TASK ITEM. Write out the lines as a JSON list of strings, one string per line and no blank lines. Start at the first line and end after the line that contains "and Czechoslovakia, Japan's", including both.

════════

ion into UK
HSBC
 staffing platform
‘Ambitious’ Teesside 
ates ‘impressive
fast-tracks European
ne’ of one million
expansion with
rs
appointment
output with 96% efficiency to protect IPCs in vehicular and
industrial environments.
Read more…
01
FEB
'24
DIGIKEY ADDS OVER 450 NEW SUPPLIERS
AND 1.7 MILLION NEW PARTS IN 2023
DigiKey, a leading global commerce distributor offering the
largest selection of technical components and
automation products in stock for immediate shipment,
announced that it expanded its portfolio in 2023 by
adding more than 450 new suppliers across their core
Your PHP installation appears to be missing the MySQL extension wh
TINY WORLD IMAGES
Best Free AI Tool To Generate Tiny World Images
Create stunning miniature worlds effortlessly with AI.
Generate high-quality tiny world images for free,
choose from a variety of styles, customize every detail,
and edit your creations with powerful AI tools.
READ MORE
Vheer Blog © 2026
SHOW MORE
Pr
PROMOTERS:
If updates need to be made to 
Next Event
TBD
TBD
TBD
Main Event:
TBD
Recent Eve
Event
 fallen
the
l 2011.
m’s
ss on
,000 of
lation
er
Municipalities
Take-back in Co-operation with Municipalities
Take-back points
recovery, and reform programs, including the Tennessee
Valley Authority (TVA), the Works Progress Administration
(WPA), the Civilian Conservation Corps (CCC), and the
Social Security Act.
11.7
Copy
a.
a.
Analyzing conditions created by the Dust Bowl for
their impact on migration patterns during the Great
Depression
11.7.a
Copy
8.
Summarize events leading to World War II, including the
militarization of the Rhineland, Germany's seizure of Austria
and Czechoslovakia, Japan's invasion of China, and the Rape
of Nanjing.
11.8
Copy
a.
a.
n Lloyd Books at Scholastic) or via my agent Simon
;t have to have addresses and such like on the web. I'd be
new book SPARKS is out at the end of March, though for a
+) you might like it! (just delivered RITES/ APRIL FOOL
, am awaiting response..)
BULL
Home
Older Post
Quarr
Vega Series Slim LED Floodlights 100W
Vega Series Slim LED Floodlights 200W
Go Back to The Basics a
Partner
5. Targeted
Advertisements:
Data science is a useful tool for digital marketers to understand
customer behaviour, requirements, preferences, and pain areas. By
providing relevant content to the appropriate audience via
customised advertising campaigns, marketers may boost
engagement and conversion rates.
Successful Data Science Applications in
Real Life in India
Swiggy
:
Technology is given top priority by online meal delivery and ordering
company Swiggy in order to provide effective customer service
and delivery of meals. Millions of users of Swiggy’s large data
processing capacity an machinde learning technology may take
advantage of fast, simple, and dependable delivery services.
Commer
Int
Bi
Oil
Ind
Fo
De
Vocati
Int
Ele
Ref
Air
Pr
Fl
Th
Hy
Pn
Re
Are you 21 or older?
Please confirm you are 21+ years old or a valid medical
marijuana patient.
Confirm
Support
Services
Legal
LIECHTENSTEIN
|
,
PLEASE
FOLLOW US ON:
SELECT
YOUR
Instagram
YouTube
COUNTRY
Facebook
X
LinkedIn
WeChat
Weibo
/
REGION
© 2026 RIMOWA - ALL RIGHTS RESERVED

════════

OUTPUT BELOW.
[
  "ion into UK",
  "HSBC",
  " staffing platform",
  "‘Ambitious’ Teesside ",
  "ates ‘impressive",
  "fast-tracks European",
  "ne’ of one million",
  "expansion with",
  "rs",
  "appointment",
  "output with 96% efficiency to protect IPCs in vehicular and",
  "industrial environments.",
  "Read more…",
  "01",
  "FEB",
  "'24",
  "DIGIKEY ADDS OVER 450 NEW SUPPLIERS",
  "AND 1.7 MILLION NEW PARTS IN 2023",
  "DigiKey, a leading global commerce distributor offering the",
  "largest selection of technical components and",
  "automation products in stock for immediate shipment,",
  "announced that it expanded its portfolio in 2023 by",
  "adding more than 450 new suppliers across their core",
  "Your PHP installation appears to be missing the MySQL extension wh",
  "TINY WORLD IMAGES",
  "Best Free AI Tool To Generate Tiny World Images",
  "Create stunning miniature worlds effortlessly with AI.",
  "Generate high-quality tiny world images for free,",
  "choose from a variety of styles, customize every detail,",
  "and edit your creations with powerful AI tools.",
  "READ MORE",
  "Vheer Blog © 2026",
  "SHOW MORE",
  "Pr",
  "PROMOTERS:",
  "If updates need to be made to ",
  "Next Event",
  "TBD",
  "TBD",
  "TBD",
  "Main Event:",
  "TBD",
  "Recent Eve",
  "Event",
  " fallen",
  "the",
  "l 2011.",
  "m’s",
  "ss on",
  ",000 of",
  "lation",
  "er",
  "Municipalities",
  "Take-back in Co-operation with Municipalities",
  "Take-back points",
  "recovery, and reform programs, including the Tennessee",
  "Valley Authority (TVA), the Works Progress Administration",
  "(WPA), the Civilian Conservation Corps (CCC), and the",
  "Social Security Act.",
  "11.7",
  "Copy",
  "a.",
  "a.",
  "Analyzing conditions created by the Dust Bowl for",
  "their impact on migration patterns during the Great",
  "Depression",
  "11.7.a",
  "Copy",
  "8.",
  "Summarize events leading to World War II, including the",
  "militarization of the Rhineland, Germany's seizure of Austria",
  "and Czechoslovakia, Japan's invasion of China, and the Rape"
]